START Source material
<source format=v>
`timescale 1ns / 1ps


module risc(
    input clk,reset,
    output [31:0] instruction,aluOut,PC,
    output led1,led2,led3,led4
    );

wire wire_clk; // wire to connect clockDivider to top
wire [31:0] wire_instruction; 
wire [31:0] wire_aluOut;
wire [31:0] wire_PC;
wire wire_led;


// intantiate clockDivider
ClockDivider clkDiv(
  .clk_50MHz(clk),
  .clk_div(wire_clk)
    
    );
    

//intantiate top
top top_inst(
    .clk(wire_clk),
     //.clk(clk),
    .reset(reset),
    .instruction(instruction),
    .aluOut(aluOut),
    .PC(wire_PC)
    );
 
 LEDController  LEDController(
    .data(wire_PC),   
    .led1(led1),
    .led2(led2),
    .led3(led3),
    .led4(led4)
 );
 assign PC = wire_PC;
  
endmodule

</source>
END Source material
START Source material
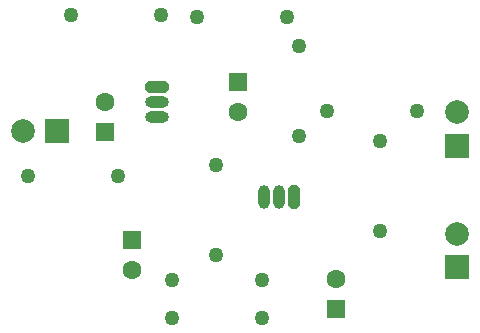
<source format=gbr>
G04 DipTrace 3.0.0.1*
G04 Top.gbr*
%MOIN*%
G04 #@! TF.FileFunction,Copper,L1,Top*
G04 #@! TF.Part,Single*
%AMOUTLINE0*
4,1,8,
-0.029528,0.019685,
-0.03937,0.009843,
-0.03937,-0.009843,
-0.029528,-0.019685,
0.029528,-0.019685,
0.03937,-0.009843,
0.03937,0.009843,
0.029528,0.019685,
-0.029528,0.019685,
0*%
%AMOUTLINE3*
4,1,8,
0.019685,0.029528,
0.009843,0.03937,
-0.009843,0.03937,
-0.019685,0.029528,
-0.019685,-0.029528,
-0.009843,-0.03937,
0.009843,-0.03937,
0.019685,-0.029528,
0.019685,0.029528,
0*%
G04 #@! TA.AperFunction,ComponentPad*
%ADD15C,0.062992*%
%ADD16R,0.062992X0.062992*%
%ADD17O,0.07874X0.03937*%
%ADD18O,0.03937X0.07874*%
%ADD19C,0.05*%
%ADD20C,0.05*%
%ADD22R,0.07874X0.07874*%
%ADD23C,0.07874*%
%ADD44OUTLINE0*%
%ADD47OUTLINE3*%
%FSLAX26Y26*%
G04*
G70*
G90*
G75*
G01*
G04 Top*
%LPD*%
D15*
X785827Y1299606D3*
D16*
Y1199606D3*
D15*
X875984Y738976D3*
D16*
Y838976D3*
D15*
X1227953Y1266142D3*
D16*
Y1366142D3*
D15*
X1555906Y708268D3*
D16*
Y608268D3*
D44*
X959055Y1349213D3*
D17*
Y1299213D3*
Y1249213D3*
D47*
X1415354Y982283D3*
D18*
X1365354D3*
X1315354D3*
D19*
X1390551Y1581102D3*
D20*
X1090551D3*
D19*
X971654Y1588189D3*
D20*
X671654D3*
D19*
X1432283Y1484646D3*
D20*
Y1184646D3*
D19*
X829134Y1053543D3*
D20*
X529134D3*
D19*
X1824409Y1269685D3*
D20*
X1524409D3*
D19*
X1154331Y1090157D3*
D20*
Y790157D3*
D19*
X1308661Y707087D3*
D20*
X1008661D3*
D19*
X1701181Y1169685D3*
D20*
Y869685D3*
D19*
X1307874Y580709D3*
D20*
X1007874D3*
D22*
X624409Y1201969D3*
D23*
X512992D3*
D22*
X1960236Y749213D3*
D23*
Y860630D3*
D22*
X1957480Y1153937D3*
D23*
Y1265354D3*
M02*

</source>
END Source material
*Task*:
Write only the number of lines above that contain "output".

*Result*:
2